Of course, for less established bands, making their music available online is still seen as a mere stepping stone to a record deal with labels like EMI, in much the same way as podcast authors release their wares to build an audience.
While JC Hutchins no longer believes podcasting is a promising route into the industry, Mike Bennett insists it’s a better path than posting a manuscript to a slush pile. ‘I think that’s a complete waste of time, definitely. To take my first book One Among the Sleepless and stick it into an envelope, I might as well stick it down the toilet.’
Writing is, unquestionably, lonely. A novelist spends years in confinement, telling their stories to nobody.

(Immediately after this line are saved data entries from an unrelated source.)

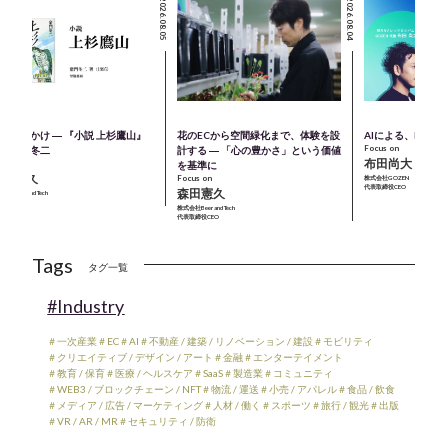
2026.08.05
2026.08.04
のきっかけ ― 『小説 上杉鷹山』
花のECから空間緑化まで、体験を設
AIによる、M＆A
Focus on
著：童門冬二
計する ― 「心の豊かさ」という価値
布田尚大
cus on
を基準に
森田憲久
Focus on
株式会社GOZEN
代表取締役CEO
森田憲久
会社Beer and Tech
表取締役CEO
株式会社Beer and Tech
代表取締役CEO
Tags
タグ一覧
#Industry
＃一次産業
＃EC
＃AI
＃不動産 / 建築 / リノベーション / 建設
＃モビリティ
＃クリエイティブ / デザイン / アート
＃金融
＃エンターテイメント
＃教育 / 保育
＃医療 / ヘルスケア
＃SaaS
＃製造業
＃コミュニティ
＃WEB3 / ブロックチェーン / NFT
＃物流 / 運送
＃小売 / アパレル
＃食品 / 飲食
＃メディア / 広告 / マーケティング
＃人材 / 働く
＃スポーツ
＃旅行 / 観光
＃出版
＃VR / AR / MR
＃セキュリティ / 防衛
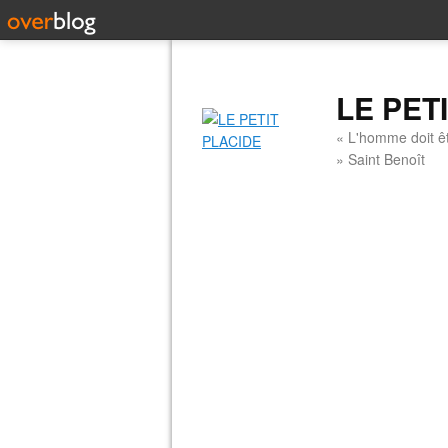
LE PET
« L'homme doit êt
» Saint Benoît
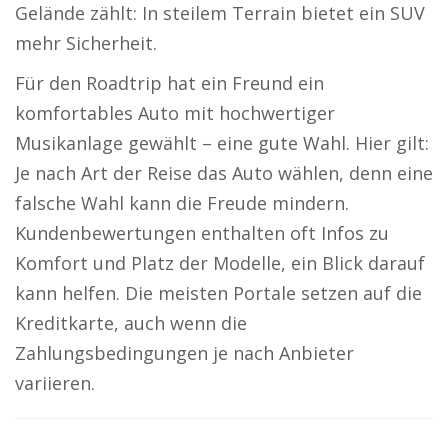
Gelände zählt: In steilem Terrain bietet ein SUV
mehr Sicherheit.
Für den Roadtrip hat ein Freund ein
komfortables Auto mit hochwertiger
Musikanlage gewählt – eine gute Wahl. Hier gilt:
Je nach Art der Reise das Auto wählen, denn eine
falsche Wahl kann die Freude mindern.
Kundenbewertungen enthalten oft Infos zu
Komfort und Platz der Modelle, ein Blick darauf
kann helfen. Die meisten Portale setzen auf die
Kreditkarte, auch wenn die
Zahlungsbedingungen je nach Anbieter
variieren.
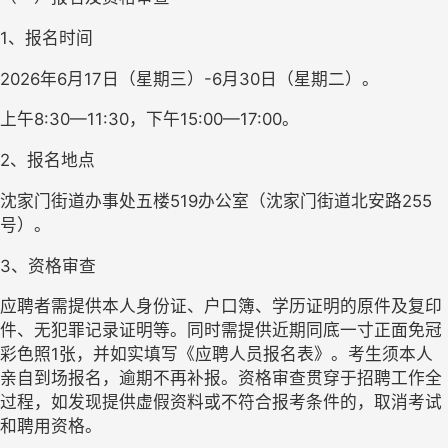
1、报名时间
2026年6月17日（星期三）-6月30日（星期二）。
上午8:30—11:30，下午15:00—17:00。
2、报名地点
沈家门街道办事处五楼519办公室（沈家门街道北安路255
号）。
3、资格审查
应聘者需提供本人身份证、户口簿、学历证明的原件及复印
件、无犯罪记录证明等。同时需提供近期同底一寸正面免冠
彩色照1张，并如实填写《应聘人员报名表》。考生须本人
亲自到场报名，逾期不再补报。资格审查贯穿于招聘工作全
过程，如发现提供虚假资料或不符合报考条件的，取消考试
和聘用资格。  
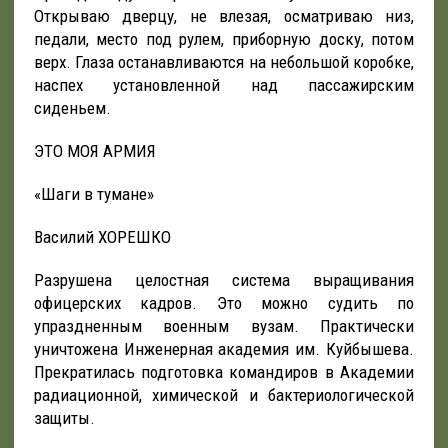
Открываю дверцу, не влезая, осматриваю низ,
педали, место под рулем, приборную доску, потом
верх. Глаза останавливаются на небольшой коробке,
наспех установленной над пассажирским
сиденьем.
ЭТО МОЯ АРМИЯ
«Шаги в тумане»
Василий ХОРЕШКО
Разрушена целостная система выращивания
офицерских кадров. Это можно судить по
упраздненным военным вузам. Практически
уничтожена Инженерная академия им. Куйбышева.
Прекратилась подготовка командиров в Академии
радиационной, химической и бактериологической
защиты.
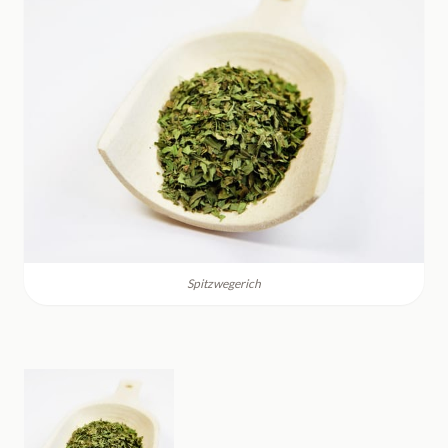
Spitzwegerich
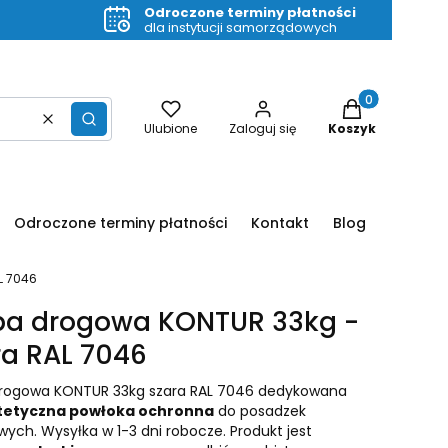
Odroczone terminy płatności
dla instytucji samorządowych
Produkty w kos
Wyczyść
Szukaj
Ulubione
Zaloguj się
Koszyk
Odroczone terminy płatności
Kontakt
Blog
L 7046
ba drogowa KONTUR 33kg -
ra RAL 7046
drogowa KONTUR 33kg szara RAL 7046 dedykowana
tetyczna powłoka ochronna
do posadzek
ych. Wysyłka w 1-3 dni robocze. Produkt jest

Podcasting, at least, provides a means of discovering if anybody out there is interested.
Bennett says this connection means he can’t see himself stopping – even if a big publisher never comes knocking. ‘It’s too late now, I’m in too deep, I’m too far from shore,’ he says. ‘There may be a lot of other people swimming in the sea but at least I’ve got an amber hat on, people will go, “Hey, that’s Mike Bennett”.’
None of our authors are sure that stories read aloud, whether via podcast or a yet-undreamt-of medium, will be the future of literature. Jon Tjhia, however, likes the idea that people will find ways of engaging with storytelling long after the last book is printed. ‘There is a great romance to the idea of people reading stories to one another and I think I’m glad that we can still do that in a time when people seem to be less patient for such things.’